Entre las páginas del capítulo tercero exploraremos el período dinástico arcaico para intuir, de nuevo entre los versos de la historia primera (Gn 1–11), la grandeza de antiguas ciudades, Uruk, Ur, Acad, y el eco de las migraciones patriarcales (Gn 15). El capítulo cuarto mostrará la magnificencia de la III dinastía de Ur con intención de confrontar el aspecto teológico de las genealogías bíblicas con la lista real sumeria, reflejo de la historia mitológica de la tierra del Éufrates (Gn 5,1-12).
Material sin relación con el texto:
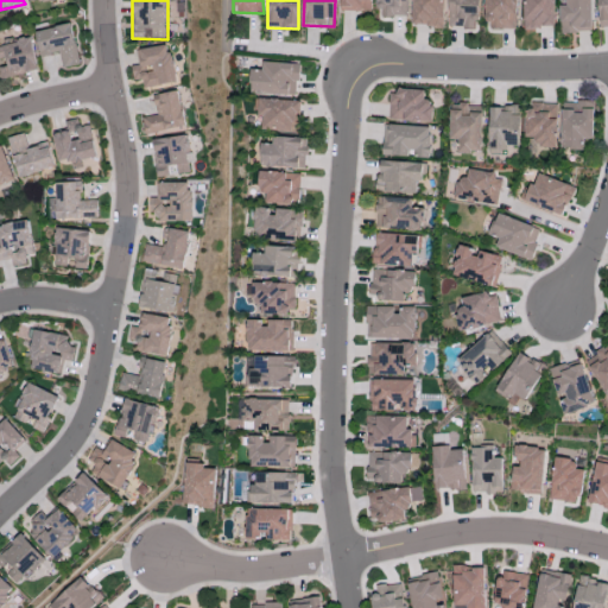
[(371,11),(371,0),(340,0),(340,11),(371,11)]
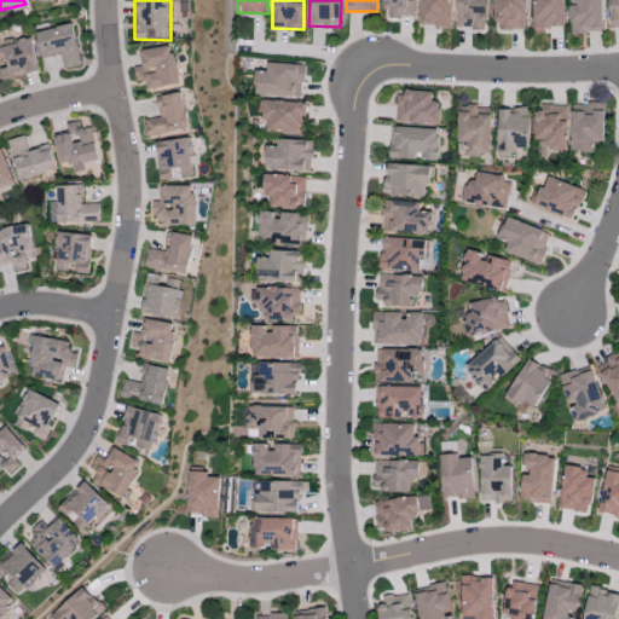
[(415,0),(385,0),(385,17),(415,17),(415,0)]
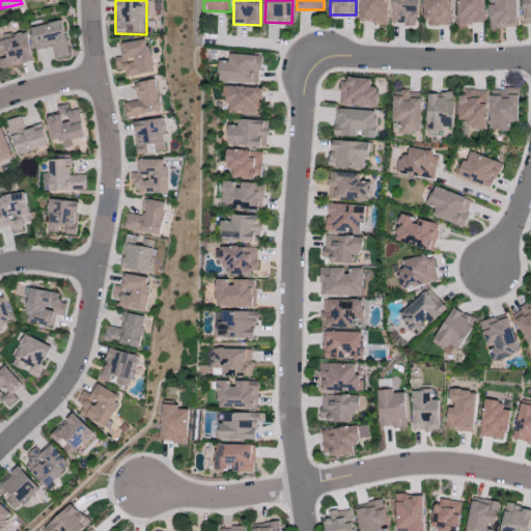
[(387,0),(360,0),(359,23),(387,24),(387,0)]
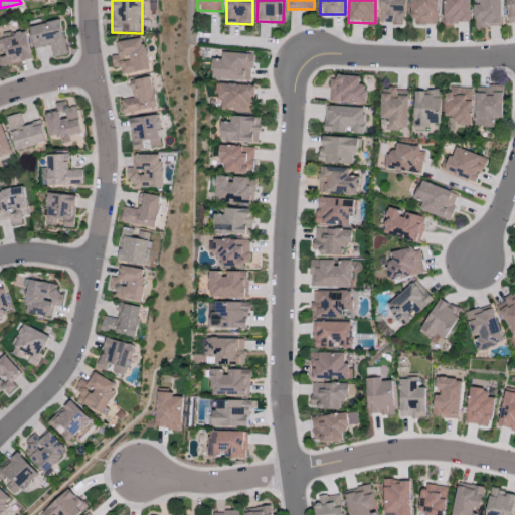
[(379,0),(380,23),(405,23),(404,0),(379,0)]
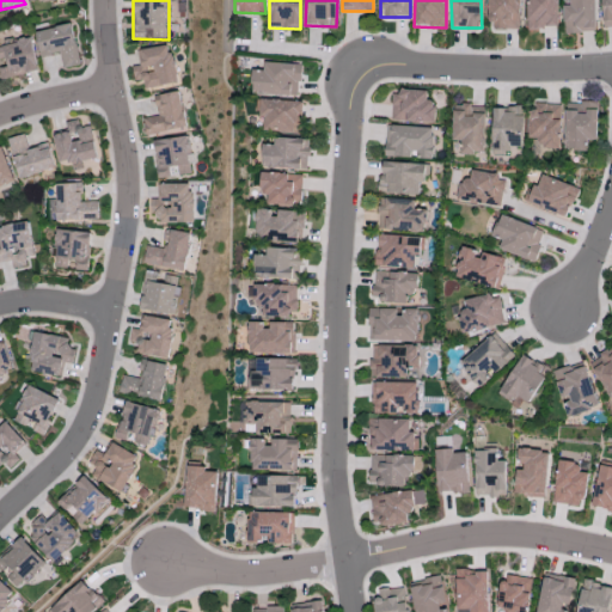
[(489,0),(490,30),(520,29),(519,0),(489,0)]
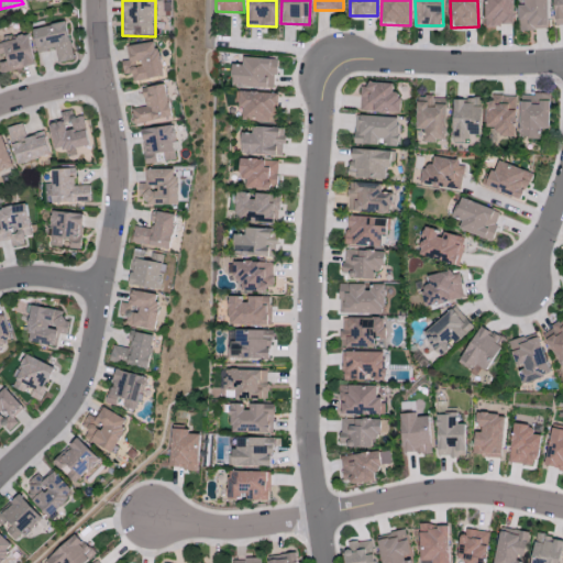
[(484,0),(485,26),(514,25),(512,0),(484,0)]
El planteamiento del capítulo quinto penetra en el Renacimiento sumerio y los reinos amorreos; esbozada su conformación, dibuja la cosmología mesopotámica para perfilar la hondura teológica de la cosmología bíblica (Gn 1,1-31). La grandeza de Babilonia despunta en el capítulo sexto; la envergadura del Código de Hammurabi y la legislación mesopotámica constituyen el cañamazo donde crecerá la peculiaridad teológica de la ley bíblica (Dt 12–26), mientras la Epopeya de Gilgamesh sugerirá el encanto del relato de Noé (Gn 6–8). El capítulo séptimo observa el auge de los imperios emergentes, el reino hitita y el Imperio de Mitanni, para apreciar la influencia de la identidad hurrita, los Textos de Nuzi, y los Códigos Hititas en la etnografía y la legislación bíblica (Gn 15,1-21). La Babilonia casita recorre el capítulo octavo; la historia de Jonás y la confrontación del Poema de Gilgamesh con la descripción del Sheol permite comparar la tradición mesopotámica con la perspectiva bíblica (Is 14,3-20).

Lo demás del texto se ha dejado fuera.